One problem that remains is that the Raiders simply cannot manage to put together a complete game.

Earlier in the season, the Raiders defense was clearly the strength of this team. Game in and game out, the defense would play four quarters, doing their best to keep the team in the game as the offense continuously failed to put points on the board. Despite being comprised of essentially an entirely new group of players, the defense gelled quickly and were flirting with being thought of as one of the better defenses in the league.

At around the midseason point, the Raiders defense began to spring leaks. It started with the blowout loss to the Philadelphia Eagles where it became clear that the Raiders could not get pressure on the quarterback without blitzes from linebackers and the secondary.
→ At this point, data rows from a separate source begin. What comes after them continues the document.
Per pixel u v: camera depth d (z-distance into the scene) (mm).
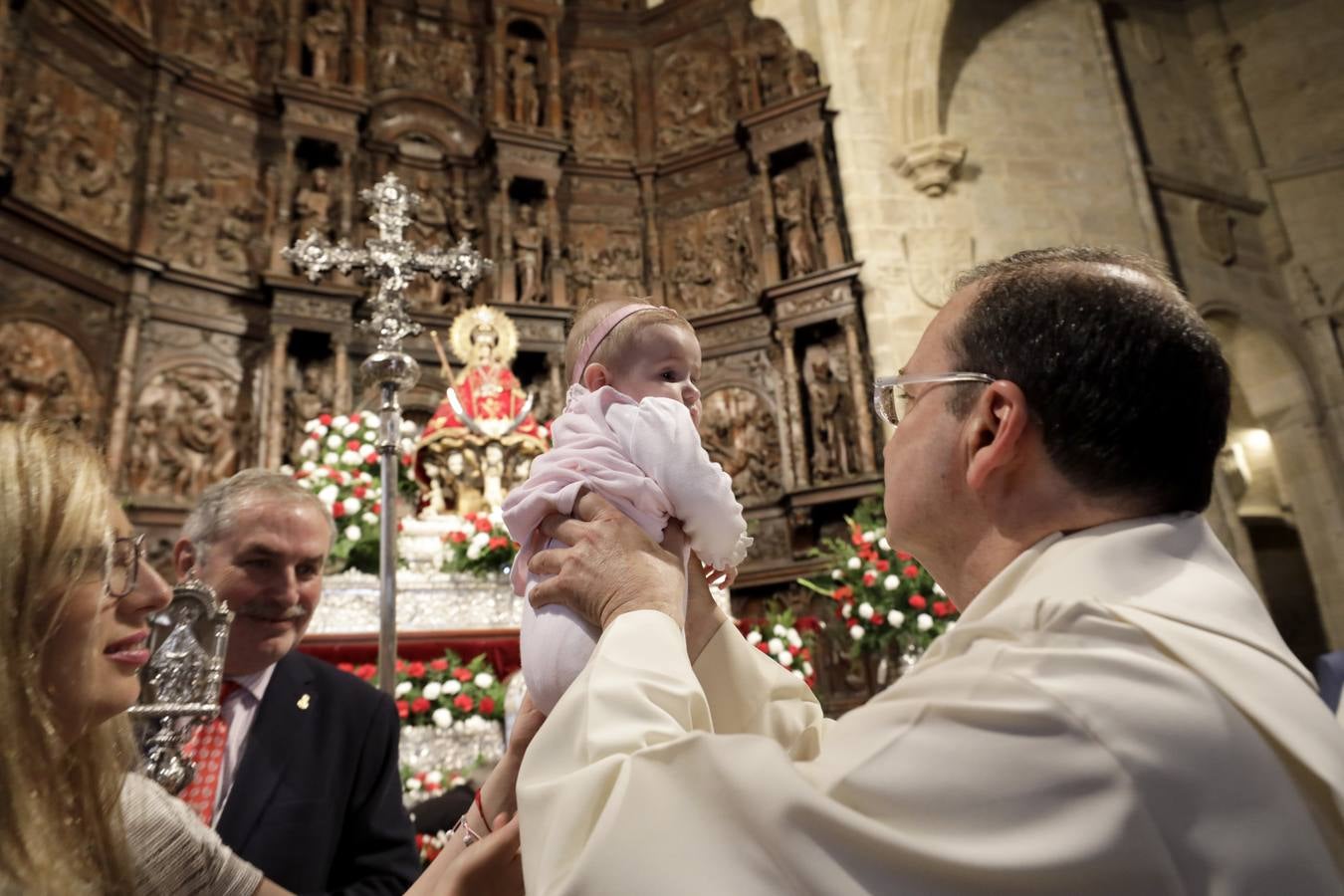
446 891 1255
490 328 7180
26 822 1079
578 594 1274
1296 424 11672
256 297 9742
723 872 850
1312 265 12133
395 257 4434
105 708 1303
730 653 1422
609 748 983
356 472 5844
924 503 1214
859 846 832
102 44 9219
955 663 967
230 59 10383
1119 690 859
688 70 12312
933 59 11211
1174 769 817
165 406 9008
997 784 844
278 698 2438
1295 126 12586
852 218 10695
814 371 10430
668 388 1593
When the Eagles made the Raiders defense pay for blitzing, they took away the one aspect of the defense that is necessary for everything else to work.
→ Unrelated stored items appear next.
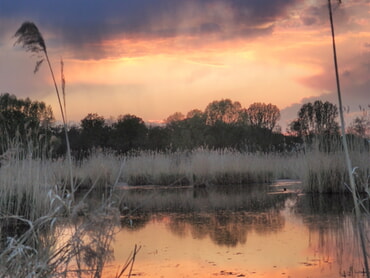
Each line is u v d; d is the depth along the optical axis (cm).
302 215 865
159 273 492
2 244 466
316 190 1276
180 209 1016
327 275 466
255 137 3778
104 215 357
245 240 654
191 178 1723
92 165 1705
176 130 3650
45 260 354
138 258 560
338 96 438
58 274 347
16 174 881
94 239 352
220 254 573
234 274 483
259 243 630
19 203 772
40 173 915
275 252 575
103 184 1574
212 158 1803
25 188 863
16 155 892
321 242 618
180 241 659
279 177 2106
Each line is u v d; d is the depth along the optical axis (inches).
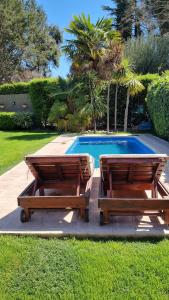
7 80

The Raiders defense hasn’t been the same ever since. They put together decent performances against the New York Giants and Houston Texans, but even in those games, the defense was far from being anything more than above average. Then in back to back games against the Tennessee Titans and Dallas Cowboys, the defense completely let the team down.

Once the Eagles gave other teams the formula to beat the Raiders, the defense began to look a lot like smoke and mirrors. The Raiders have even seen their vaunted rush defense begin to struggle, the one aspect of the defense that had not previously faltered. The Raiders gave up their first 100-yard rushing game to the Giants and then were dominated on the ground against the Cowboys, giving up 144 yards and 3 touchdowns.

The Raiders defense has clearly taken a huge step forward from the dismal unit that took the field in 2012, but they have also clearly not bridged the gap to being a good defense. With more tape, offenses are keying in on the deficiencies of Jason “The Mad Scientist” Tarver’s once formidable defense.

This, however, should not be surprising. What is surprising is how well the defense played to start the year. Filled with a group of players on one-year, “prove it” contracts, this is about as ragtag a group as one can find in the NFL. But for most of the season, this group of backups has out played themselves and some are being seen as completely different players.

With an offseason full of cap room and draft picks, the Raiders should be able to put the finishing touches on this defense and truly field an impressive unit in 2014. Until then, the Raiders may have to watch their defense continue to struggle, if not get worse for the last four games of the season.